• **Extracted records**
------------------------------------------------

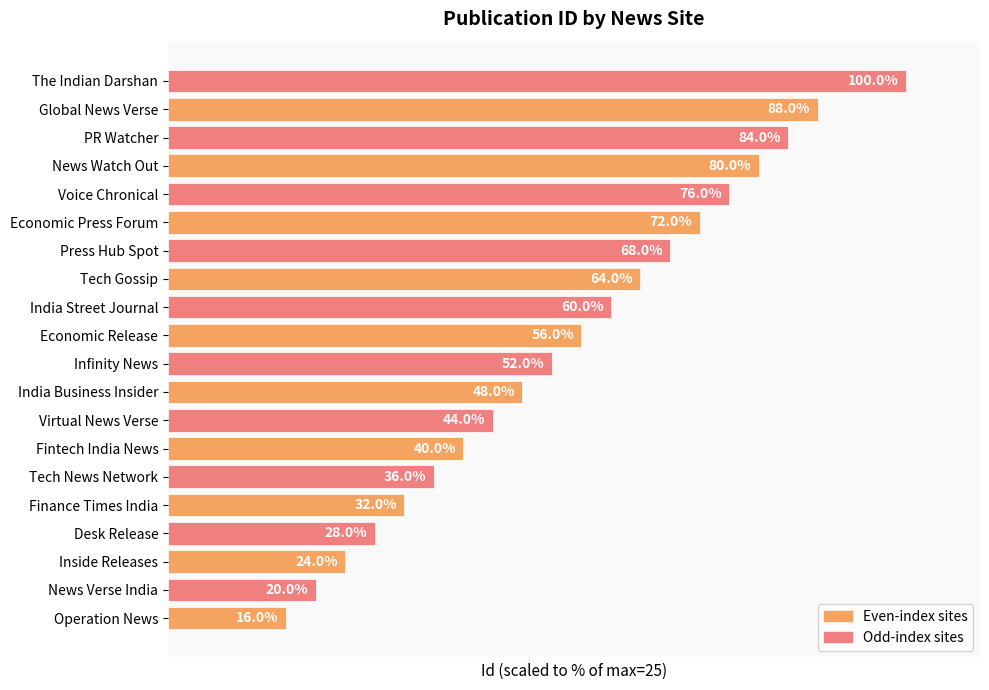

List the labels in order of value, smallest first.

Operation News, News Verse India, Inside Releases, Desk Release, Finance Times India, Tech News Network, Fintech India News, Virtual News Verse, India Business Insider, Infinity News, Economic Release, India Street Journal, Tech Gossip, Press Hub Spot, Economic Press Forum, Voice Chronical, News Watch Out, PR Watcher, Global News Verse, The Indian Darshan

------------------------------------------------

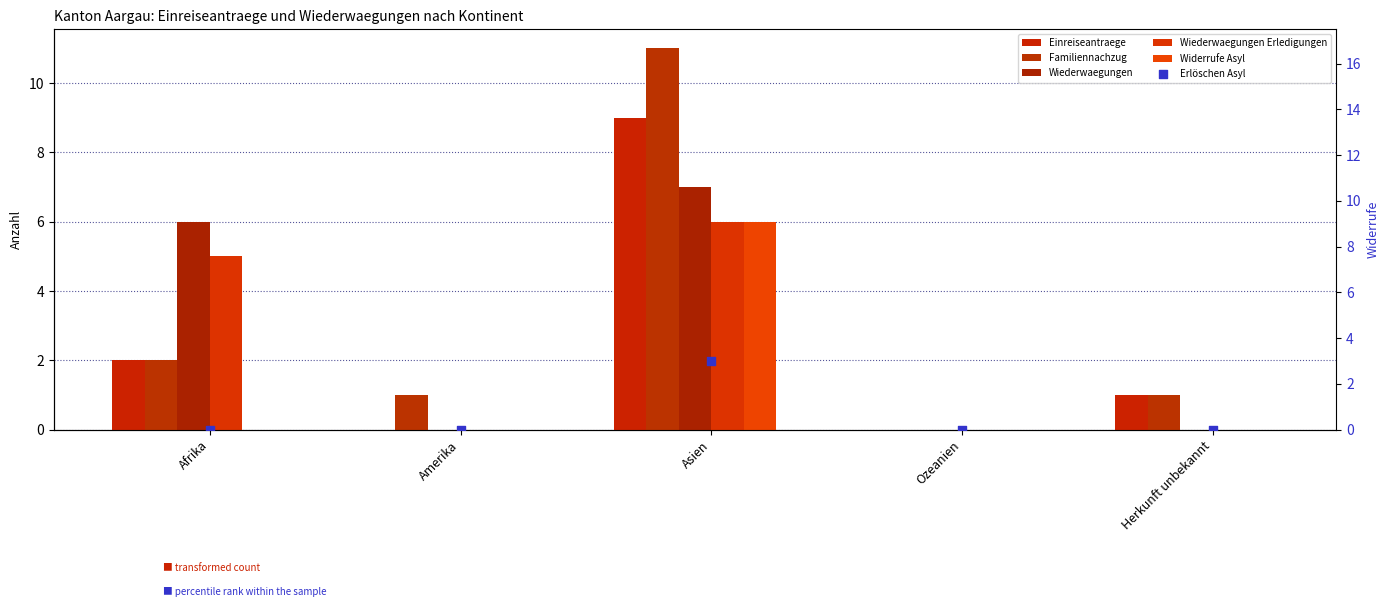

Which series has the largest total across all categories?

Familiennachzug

------------------------------------------------

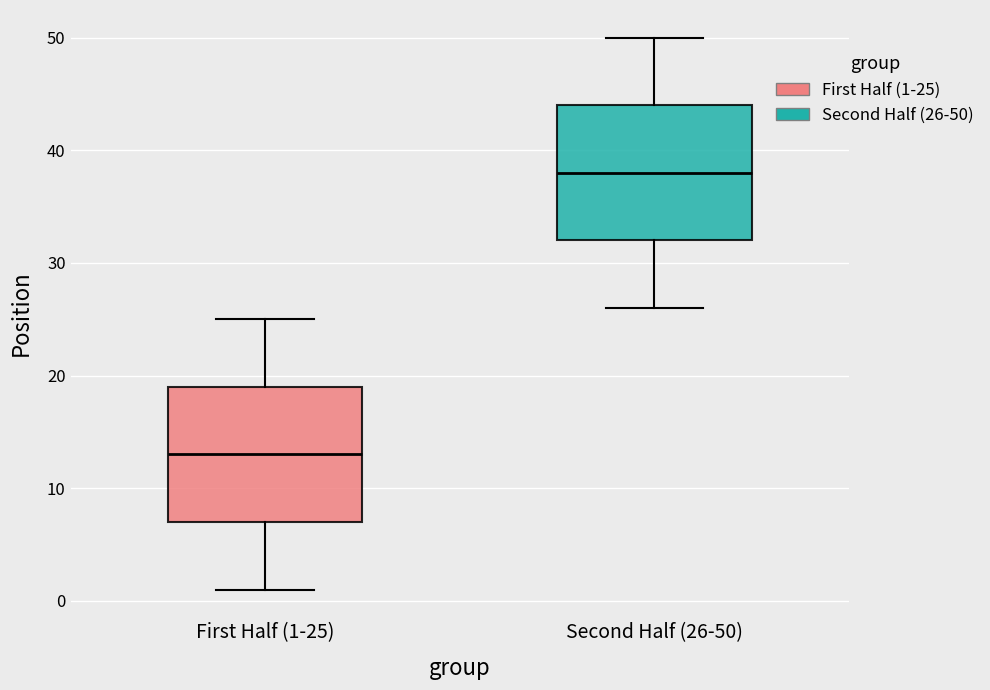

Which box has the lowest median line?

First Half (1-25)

------------------------------------------------

• **Required work**
Format the stretch from the line containing "Which box has the lowest median line?" through the line containing "First Half (1-25)" as a numbered list, leaving out blank lines.

• **Result**
1. Which box has the lowest median line?
2. First Half (1-25)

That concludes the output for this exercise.